» **WHAT TO WORK ON**:
Where an image appears, leave it out; otherwise repeat the data exactly.

(Images with localized body landmarks)
-*-*-
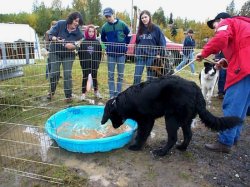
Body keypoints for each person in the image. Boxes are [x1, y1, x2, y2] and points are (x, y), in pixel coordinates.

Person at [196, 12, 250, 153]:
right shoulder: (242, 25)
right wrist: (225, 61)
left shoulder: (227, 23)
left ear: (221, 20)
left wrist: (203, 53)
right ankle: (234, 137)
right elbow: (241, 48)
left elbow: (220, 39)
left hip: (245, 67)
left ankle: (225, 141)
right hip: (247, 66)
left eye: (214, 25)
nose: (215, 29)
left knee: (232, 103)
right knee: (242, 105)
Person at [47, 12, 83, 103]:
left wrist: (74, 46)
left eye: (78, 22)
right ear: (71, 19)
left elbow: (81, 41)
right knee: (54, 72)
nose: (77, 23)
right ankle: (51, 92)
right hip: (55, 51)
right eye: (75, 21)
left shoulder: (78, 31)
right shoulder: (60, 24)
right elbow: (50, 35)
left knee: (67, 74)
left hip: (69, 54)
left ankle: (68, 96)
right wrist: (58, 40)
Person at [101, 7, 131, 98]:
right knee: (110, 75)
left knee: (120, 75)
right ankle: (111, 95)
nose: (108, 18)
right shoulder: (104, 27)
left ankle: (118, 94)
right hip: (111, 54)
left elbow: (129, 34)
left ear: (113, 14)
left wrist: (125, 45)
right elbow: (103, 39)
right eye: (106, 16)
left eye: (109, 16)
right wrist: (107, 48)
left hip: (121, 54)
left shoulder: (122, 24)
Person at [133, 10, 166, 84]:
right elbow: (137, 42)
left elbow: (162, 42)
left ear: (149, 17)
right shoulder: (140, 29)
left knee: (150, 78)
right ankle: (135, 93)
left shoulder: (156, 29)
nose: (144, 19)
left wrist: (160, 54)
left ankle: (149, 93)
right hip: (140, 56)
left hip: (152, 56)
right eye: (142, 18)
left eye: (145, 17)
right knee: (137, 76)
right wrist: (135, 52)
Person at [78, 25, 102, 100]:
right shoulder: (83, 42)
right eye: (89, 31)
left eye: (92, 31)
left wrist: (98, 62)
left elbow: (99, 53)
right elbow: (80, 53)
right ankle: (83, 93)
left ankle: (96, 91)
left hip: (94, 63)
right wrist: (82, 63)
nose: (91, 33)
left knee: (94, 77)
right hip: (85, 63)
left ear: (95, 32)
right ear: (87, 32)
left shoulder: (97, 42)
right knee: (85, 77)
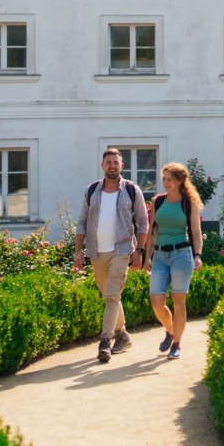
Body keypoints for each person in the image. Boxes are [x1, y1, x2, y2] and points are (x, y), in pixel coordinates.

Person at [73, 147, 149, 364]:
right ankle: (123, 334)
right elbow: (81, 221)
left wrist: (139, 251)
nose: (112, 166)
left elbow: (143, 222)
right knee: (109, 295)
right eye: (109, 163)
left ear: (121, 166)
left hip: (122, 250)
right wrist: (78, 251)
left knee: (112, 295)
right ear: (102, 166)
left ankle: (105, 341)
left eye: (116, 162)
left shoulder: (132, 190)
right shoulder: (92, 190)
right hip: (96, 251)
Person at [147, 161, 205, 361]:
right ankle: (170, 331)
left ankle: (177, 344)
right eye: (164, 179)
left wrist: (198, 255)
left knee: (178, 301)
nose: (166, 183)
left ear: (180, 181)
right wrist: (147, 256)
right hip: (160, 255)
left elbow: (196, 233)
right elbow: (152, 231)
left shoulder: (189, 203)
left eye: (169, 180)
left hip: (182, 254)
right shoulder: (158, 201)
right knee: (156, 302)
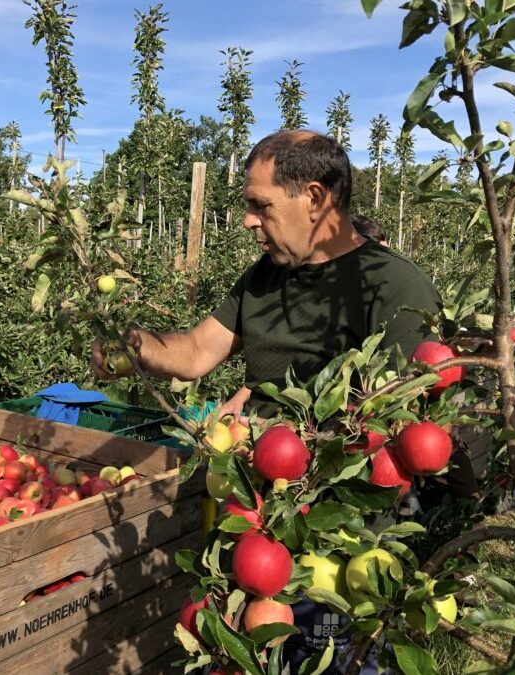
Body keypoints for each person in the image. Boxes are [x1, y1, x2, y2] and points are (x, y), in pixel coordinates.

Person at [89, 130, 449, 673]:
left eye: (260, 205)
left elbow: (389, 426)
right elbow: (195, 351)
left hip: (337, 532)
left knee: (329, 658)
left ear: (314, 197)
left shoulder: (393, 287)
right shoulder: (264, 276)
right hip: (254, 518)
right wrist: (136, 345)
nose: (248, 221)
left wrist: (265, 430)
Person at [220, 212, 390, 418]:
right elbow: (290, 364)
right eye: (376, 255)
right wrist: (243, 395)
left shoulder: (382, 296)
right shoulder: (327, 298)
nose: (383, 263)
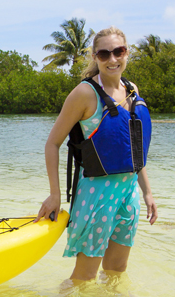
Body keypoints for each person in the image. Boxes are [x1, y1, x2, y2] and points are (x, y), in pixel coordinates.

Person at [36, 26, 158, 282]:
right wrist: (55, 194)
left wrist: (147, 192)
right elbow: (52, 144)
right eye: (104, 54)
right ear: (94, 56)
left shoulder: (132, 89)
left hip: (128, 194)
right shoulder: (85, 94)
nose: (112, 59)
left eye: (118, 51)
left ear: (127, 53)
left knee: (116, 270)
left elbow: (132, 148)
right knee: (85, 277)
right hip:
-*-*-
» **SOLUTION FOR THIS TASK**:
Body keypoints for each person in the image. Boxes are [x1, y1, x2, y2] and points are (x, y), in pixel coordinates.

Person at [196, 12, 250, 153]:
right shoulder: (242, 25)
right wrist: (225, 61)
left shoulder: (227, 23)
left ear: (221, 20)
left wrist: (203, 53)
right ankle: (234, 137)
right elbow: (241, 48)
left elbow: (220, 39)
left hip: (245, 67)
left ankle: (225, 141)
right hip: (247, 66)
left eye: (214, 25)
nose: (215, 29)
left knee: (232, 103)
right knee: (242, 105)
Person at [47, 12, 83, 103]:
left wrist: (74, 46)
left eye: (78, 22)
right ear: (71, 19)
left elbow: (81, 41)
right knee: (54, 72)
nose: (77, 23)
right ankle: (51, 92)
right hip: (55, 51)
right eye: (75, 21)
left shoulder: (78, 31)
right shoulder: (60, 24)
right elbow: (50, 35)
left knee: (67, 74)
left hip: (69, 54)
left ankle: (68, 96)
right wrist: (58, 40)
Person at [101, 7, 131, 98]:
right knee: (110, 75)
left knee: (120, 75)
right ankle: (111, 95)
nose: (108, 18)
right shoulder: (104, 27)
left ankle: (118, 94)
right hip: (111, 54)
left elbow: (129, 34)
left ear: (113, 14)
left wrist: (125, 45)
right elbow: (103, 39)
right eye: (106, 16)
left eye: (109, 16)
right wrist: (107, 48)
left hip: (121, 54)
left shoulder: (122, 24)
Person at [133, 10, 166, 84]:
right elbow: (137, 42)
left elbow: (162, 42)
left ear: (149, 17)
right shoulder: (140, 29)
left knee: (150, 78)
right ankle: (135, 93)
left shoulder: (156, 29)
nose: (144, 19)
left wrist: (160, 54)
left ankle: (149, 93)
right hip: (140, 56)
left hip: (152, 56)
right eye: (142, 18)
left eye: (145, 17)
right knee: (137, 76)
right wrist: (135, 52)
Person at [78, 25, 102, 100]:
right shoulder: (83, 42)
right eye: (89, 31)
left eye: (92, 31)
left wrist: (98, 62)
left elbow: (99, 53)
right elbow: (80, 53)
right ankle: (83, 93)
left ankle: (96, 91)
left hip: (94, 63)
right wrist: (82, 63)
nose: (91, 33)
left knee: (94, 77)
right hip: (85, 63)
left ear: (95, 32)
right ear: (87, 32)
left shoulder: (97, 42)
right knee: (85, 77)
Body keypoints for each person in the image. Boxes are [x1, y1, x2, y2] and points are (x, y), in pixel coordinates.

Person at [73, 147, 149, 364]:
right ankle: (123, 334)
right elbow: (81, 221)
left wrist: (139, 251)
nose: (112, 166)
left elbow: (143, 222)
right knee: (109, 295)
right eye: (109, 163)
left ear: (121, 166)
left hip: (122, 250)
right wrist: (78, 251)
left knee: (112, 295)
right ear: (102, 166)
left ankle: (105, 341)
left eye: (116, 162)
left shoulder: (132, 190)
right shoulder: (92, 190)
right hip: (96, 251)
Person at [147, 161, 205, 361]:
right ankle: (170, 331)
left ankle: (177, 344)
right eye: (164, 179)
left wrist: (198, 255)
left knee: (178, 301)
nose: (166, 183)
left ear: (180, 181)
right wrist: (147, 256)
right hip: (160, 255)
left elbow: (196, 233)
right elbow: (152, 231)
left shoulder: (189, 203)
left eye: (169, 180)
left hip: (182, 254)
right shoulder: (158, 201)
right knee: (156, 302)
Body keypoints for each person in the image. Boxes are [x1, y1, x2, y2] and points are (x, y), in pixel coordinates.

Person at [89, 130, 449, 673]:
left eye: (260, 205)
left elbow: (389, 426)
right elbow: (195, 351)
left hip: (337, 532)
left knee: (329, 658)
left ear: (314, 197)
left shoulder: (393, 287)
right shoulder: (264, 276)
right hip: (254, 518)
right wrist: (136, 345)
nose: (248, 221)
left wrist: (265, 430)
Person at [220, 212, 390, 418]:
right elbow: (290, 364)
right eye: (376, 255)
right wrist: (243, 395)
left shoulder: (382, 296)
right shoulder: (327, 298)
nose: (383, 263)
Body keypoints for each person in the image. Boxes are [x1, y1, x2, y2] and points are (x, y), in pixel coordinates.

Person at [36, 26, 158, 282]:
right wrist: (55, 194)
left wrist: (147, 192)
right elbow: (52, 144)
right eye: (104, 54)
right ear: (94, 56)
left shoulder: (132, 89)
left hip: (128, 194)
right shoulder: (85, 94)
nose: (112, 59)
left eye: (118, 51)
left ear: (127, 53)
left knee: (116, 270)
left elbow: (132, 148)
right knee: (85, 277)
right hip:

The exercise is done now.